DISTANCE CONTROL: A drill to help you putt with more consistency

Rinker said there are four keys to putting: set-up, path and clubface, rhythm and tempo, and mental focus.

SET-UP: "I like the shaft angle of my putter leaning forward about 2-3 degrees," Rinker said. "It makes it much easier to have the hands forward at impact, and you won't miss putts to the left.

"I keep both thumbs going straight down the shaft, and little more weight on my left foot than right. Those are all big keys to good, consistent setup."

In addition, Rinker said make sure your shoulders and forearms are square to the target, and position the ball so that it's about one ball-width inside your left instep.

PATH AND CLUBFACE: Control the path the putter head swings on, and keep the clubface square to where you want the ball to start rolling.
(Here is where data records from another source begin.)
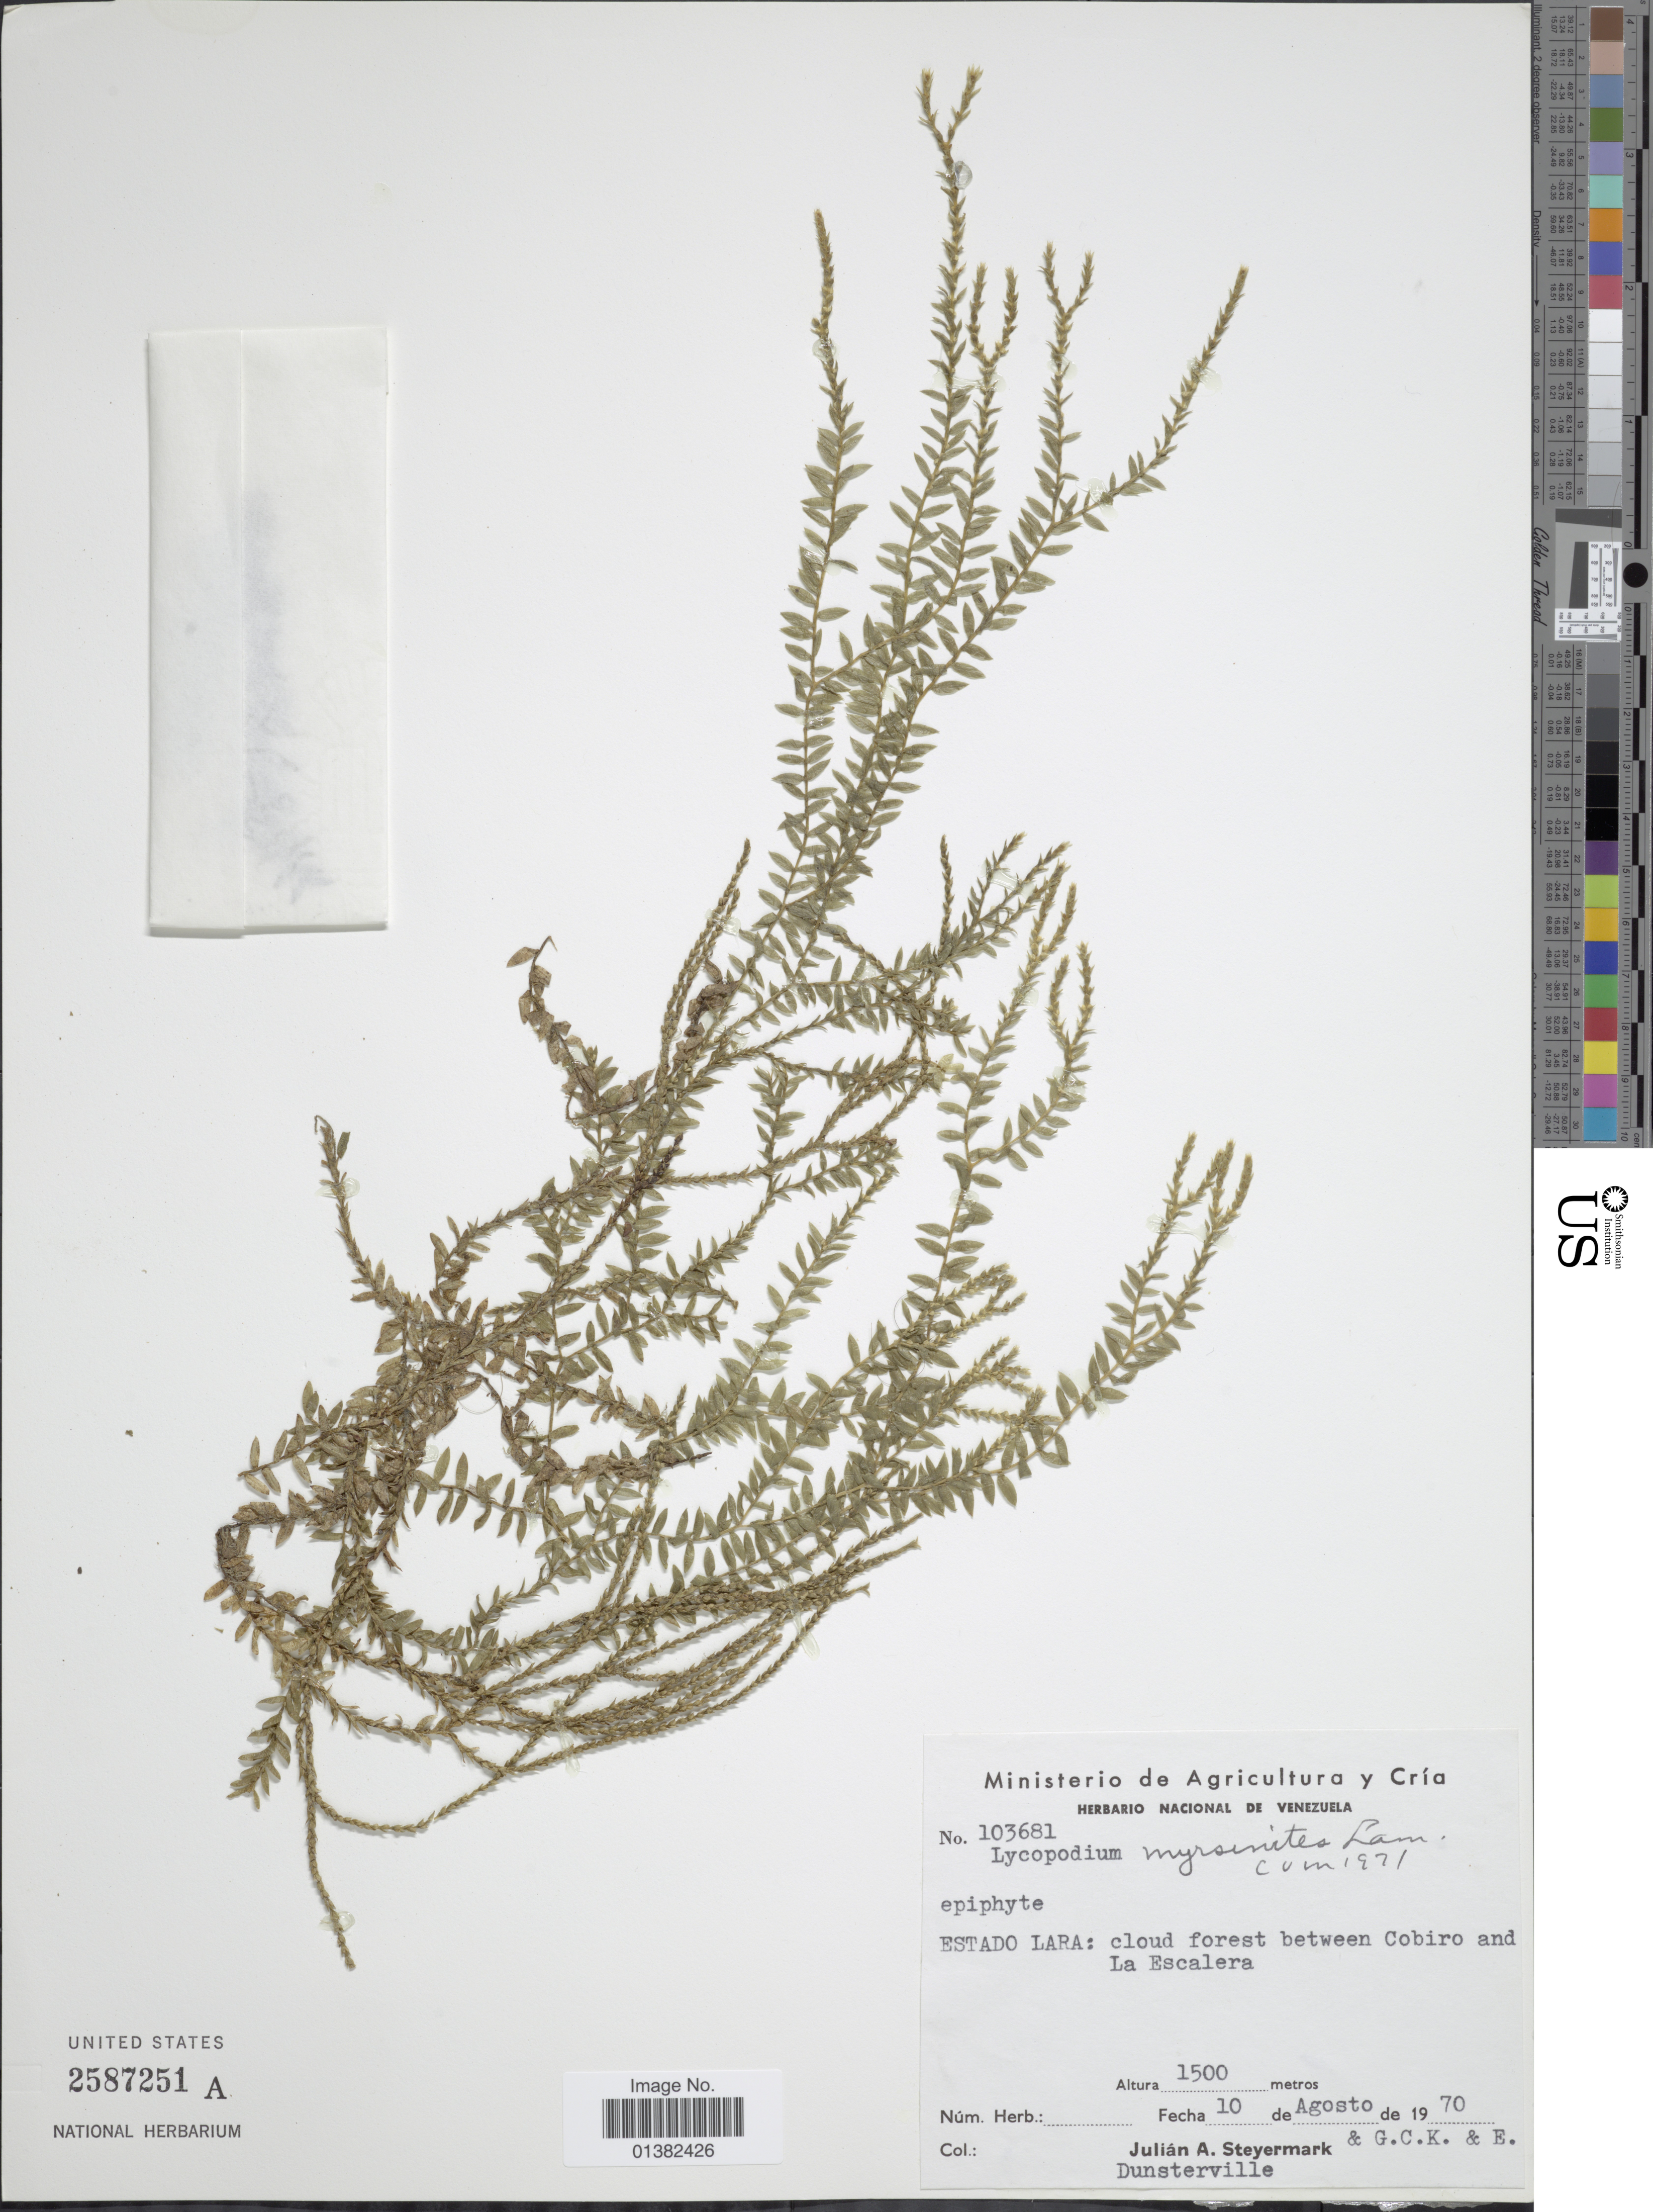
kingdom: Plantae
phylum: Tracheophyta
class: Lycopodiopsida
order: Lycopodiales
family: Lycopodiaceae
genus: Phlegmariurus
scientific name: Phlegmariurus myrsinites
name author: (Lam.) B. Øllg.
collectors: J. Steyermark, G. C. K. Dunsterville & E. Dunsterville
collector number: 103681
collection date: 1970-08-10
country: Venezuela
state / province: Lara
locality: Cloud forest between Cobiro and La Escalera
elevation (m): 1500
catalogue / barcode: US 2587251A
Even though the club is traveling in an arc, don't twist or turn the clubface to compensate.

"If you just think straight back and straight through, that's the way to go," Rinker said. "Try to return the shaft to the same position where you started, particularly the same angle."

PLAY BETTER GOLF: Find a PGA professional near you

RHYTHM AND TEMPO: Rinker said the forward stroke should actually take half the time of the backswing on a putt. He believes you can control your distance better than with the traditional pendulum swing.

"Amateurs make the mistake of taking the club too far back in their backswing and then decelerating at the point of impact," Rinker said. "Instead, take a shorter backswing and accelerate through the ball."

If you were counting the beats, Rinker said, instead of a two-beat swing cadence, it's more like 1 1/2. 

MENTAL FOCUS: This may be the most important of the four, and perhaps the hardest to achieve.

And yet, it's exactly what Ben Martin was able to rely on when faced with a 46-foot eagle putt in Sunday's final round of the Shriners Hospitals for Children Open at TPC Summerlin in Las Vegas. Martin was able to shut down any negative thoughts, concentrate on making the correct read -- and then perform the fundamentals correctly to sink the putt and go on to win the tournament.

SHRINERS HOSPITALS OPEN: Watch Ben Martin sink a 46-footer for eagle on No. 16

Rinker said amateurs need to take that same positive attitude onto the course. 

"If you walk up to a putt and you're doubting your read, you're doubting your aim, you're doubting your stroke, it's very hard to putt well," Rinker said. "You have to fall in love with your read, you have to fall in love with your stroke and accept and be committed to your aim."